Financial Due Diligence

EBITDA Add-Backs

Also known as: Adjusted EBITDA, EBITDA Adjustments, Normalizations

EBITDA add-backs are one-time, non-recurring, or owner-specific expenses added back to reported EBITDA to show the company’s true ongoing earning power.

EBITDA add-backs, also called adjustments or normalizations, are expenses added back to a company’s reported EBITDA because they do not reflect how the business will run going forward. The result, Adjusted EBITDA, is meant to show a buyer or investor the company’s true, repeatable earning power.

Common add-backs

  • Owner compensation above market. An owner paying themselves $500K for a role a hired manager would do for $200K creates a $300K add-back.
  • Personal or non-business expenses. Vehicles, travel, or memberships run through the business.
  • One-time legal or settlement costs that will not recur.
  • Non-recurring professional fees, for example a one-off ERP implementation.

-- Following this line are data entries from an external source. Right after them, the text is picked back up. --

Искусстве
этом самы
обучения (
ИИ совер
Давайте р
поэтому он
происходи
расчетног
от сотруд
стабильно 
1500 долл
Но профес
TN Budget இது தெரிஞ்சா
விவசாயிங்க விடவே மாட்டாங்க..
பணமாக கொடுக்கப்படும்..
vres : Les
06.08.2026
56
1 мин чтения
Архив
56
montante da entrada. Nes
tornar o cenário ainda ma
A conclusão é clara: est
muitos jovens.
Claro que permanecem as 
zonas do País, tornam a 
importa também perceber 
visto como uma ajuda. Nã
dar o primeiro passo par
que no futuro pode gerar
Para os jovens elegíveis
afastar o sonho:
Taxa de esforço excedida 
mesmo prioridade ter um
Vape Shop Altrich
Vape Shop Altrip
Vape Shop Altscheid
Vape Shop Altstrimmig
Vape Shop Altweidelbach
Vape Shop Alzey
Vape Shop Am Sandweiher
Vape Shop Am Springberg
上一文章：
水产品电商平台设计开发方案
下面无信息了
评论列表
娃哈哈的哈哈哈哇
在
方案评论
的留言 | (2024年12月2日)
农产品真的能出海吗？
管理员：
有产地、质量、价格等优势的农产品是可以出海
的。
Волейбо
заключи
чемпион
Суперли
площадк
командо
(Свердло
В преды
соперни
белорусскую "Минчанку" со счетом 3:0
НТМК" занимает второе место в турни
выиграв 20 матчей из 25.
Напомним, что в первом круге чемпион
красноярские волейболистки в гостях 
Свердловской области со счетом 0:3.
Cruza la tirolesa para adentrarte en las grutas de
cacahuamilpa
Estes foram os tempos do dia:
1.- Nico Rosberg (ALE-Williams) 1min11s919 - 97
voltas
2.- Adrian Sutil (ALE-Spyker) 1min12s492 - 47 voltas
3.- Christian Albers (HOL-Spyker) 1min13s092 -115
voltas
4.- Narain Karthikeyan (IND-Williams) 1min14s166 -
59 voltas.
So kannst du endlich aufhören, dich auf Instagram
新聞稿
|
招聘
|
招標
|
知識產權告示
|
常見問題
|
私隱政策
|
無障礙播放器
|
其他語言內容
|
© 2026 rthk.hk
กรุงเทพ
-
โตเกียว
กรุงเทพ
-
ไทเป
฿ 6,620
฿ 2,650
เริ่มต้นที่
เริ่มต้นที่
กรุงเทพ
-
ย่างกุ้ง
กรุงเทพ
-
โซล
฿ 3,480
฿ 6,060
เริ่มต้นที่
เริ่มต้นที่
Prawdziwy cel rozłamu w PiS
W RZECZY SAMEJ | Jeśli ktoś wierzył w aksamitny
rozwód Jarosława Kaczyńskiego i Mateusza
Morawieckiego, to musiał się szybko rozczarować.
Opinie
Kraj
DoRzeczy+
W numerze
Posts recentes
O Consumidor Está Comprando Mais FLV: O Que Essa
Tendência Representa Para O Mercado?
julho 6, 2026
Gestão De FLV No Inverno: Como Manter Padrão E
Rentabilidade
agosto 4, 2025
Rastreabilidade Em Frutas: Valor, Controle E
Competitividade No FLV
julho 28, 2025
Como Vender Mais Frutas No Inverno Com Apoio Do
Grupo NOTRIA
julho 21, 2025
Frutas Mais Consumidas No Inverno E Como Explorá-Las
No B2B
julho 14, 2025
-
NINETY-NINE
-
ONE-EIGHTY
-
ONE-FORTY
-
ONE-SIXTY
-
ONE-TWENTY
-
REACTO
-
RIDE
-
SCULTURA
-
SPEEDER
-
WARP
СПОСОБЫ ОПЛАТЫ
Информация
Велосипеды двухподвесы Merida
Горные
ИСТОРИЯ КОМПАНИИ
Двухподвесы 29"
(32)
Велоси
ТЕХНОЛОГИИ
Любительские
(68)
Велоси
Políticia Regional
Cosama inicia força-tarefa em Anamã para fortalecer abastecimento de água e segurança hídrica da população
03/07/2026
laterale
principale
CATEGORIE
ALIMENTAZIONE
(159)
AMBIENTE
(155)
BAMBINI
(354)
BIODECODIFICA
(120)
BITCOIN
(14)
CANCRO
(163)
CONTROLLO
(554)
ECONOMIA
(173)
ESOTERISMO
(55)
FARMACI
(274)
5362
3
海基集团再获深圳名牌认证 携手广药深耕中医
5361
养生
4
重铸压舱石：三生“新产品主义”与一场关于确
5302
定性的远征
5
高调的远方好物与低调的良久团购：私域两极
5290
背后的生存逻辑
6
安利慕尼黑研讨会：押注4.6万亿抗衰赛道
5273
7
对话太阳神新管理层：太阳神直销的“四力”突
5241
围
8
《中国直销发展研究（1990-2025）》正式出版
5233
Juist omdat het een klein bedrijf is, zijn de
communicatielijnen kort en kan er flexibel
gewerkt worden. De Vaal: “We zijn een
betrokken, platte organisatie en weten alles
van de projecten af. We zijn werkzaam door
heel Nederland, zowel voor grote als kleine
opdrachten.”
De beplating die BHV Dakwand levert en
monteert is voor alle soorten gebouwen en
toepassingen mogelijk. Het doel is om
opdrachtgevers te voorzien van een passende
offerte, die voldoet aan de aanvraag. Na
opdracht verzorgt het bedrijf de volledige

Why they matter, and why they are scrutinized

In a deal, every dollar of defensible add-back can raise the purchase price by the EBITDA multiple, often 4x to 10x. That makes add-backs one of the most contested items in financial due diligence. Buyers, whether a search fund, a private equity firm, or a strategic acquirer, challenge aggressive or poorly documented adjustments, and a credible quality of earnings analysis traces each add-back to source documents.

Frequently asked questions

Why do add-backs increase a company’s value?
Because most businesses are valued as a multiple of EBITDA. If a $300K owner-compensation add-back is accepted and the business sells for 6x EBITDA, that single adjustment adds roughly $1.8M to the purchase price, which is exactly why buyers scrutinize each one.